Comparison Between Finland’s Finnish and Swedish PISA Test - How Comparable Are They?

Author(s):

Inga Arffman(presenting / submitting)

Conference:

ECER 2014

Network:

09. Assessment, Evaluation, Testing and Measurement

Format:

Paper

Session Information

09 SES 03 A, Comparing Large-Scale Assessments across Countries and Domains: Issues in Interpretation and Adaptation Procedures

Paper Session

Time:

2014-09-02

17:15-18:45

Room:

B010 Anfiteatro

Chair:

Jana Strakova

Contribution

International achievement tests, such as PISA, are conducted to compare students’ academic performance. However, an important requirement for the results of these tests to be valid is that all different-language versions of the tests are comparable, or equivalent, to each other, equally easy or difficult to respond to. This has to be the case, not only between countries, but also within them. For example, in Finland, where there are two official languages, Finnish (the most commonly used language) and Swedish (a minority-language), the versions in these two languages need to be equivalent to each other. If this is not the case, valid comparisons cannot be made between the two subgroups.
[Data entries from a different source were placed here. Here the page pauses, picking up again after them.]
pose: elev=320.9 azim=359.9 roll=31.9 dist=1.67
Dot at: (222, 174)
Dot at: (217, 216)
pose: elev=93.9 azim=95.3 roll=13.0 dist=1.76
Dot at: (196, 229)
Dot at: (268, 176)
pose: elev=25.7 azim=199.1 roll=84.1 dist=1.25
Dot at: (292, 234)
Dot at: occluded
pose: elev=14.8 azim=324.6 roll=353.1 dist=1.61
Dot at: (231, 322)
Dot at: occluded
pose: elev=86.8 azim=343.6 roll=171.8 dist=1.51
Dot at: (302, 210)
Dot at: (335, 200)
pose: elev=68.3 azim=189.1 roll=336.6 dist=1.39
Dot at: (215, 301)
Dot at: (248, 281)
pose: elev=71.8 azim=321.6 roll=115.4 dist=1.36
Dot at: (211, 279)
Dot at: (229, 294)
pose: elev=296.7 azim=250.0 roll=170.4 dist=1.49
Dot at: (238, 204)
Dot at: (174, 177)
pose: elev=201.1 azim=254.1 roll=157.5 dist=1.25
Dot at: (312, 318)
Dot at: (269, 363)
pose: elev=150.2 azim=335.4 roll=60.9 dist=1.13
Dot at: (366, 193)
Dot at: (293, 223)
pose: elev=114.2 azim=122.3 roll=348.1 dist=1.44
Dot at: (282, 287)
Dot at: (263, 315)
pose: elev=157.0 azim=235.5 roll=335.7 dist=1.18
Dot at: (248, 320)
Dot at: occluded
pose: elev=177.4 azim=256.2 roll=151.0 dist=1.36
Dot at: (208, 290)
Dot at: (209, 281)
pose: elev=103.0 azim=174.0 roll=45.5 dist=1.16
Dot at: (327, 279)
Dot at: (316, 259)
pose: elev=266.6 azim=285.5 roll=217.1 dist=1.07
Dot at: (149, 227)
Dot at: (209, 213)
Rigorous quality-monitoring practices have been developed to ensure that translations (e.g., Sweden’s Swedish, or SS, and Finland’s Finnish translations) in international assessments are equivalent to each other (e.g., International Test Commission, 2010). At the same time, no standardized procedure has existed for adapting tests for linguistic minorities (e.g., Finnish Swedish population). Mainly, however, minority-language versions have been made by borrowing a translation from some other country (e.g., Sweden’s Swedish translation) and making only a few cultural adaptations to it (Ercikan, Simon & Oliveri, 2013, p. 116; OECD, 2012).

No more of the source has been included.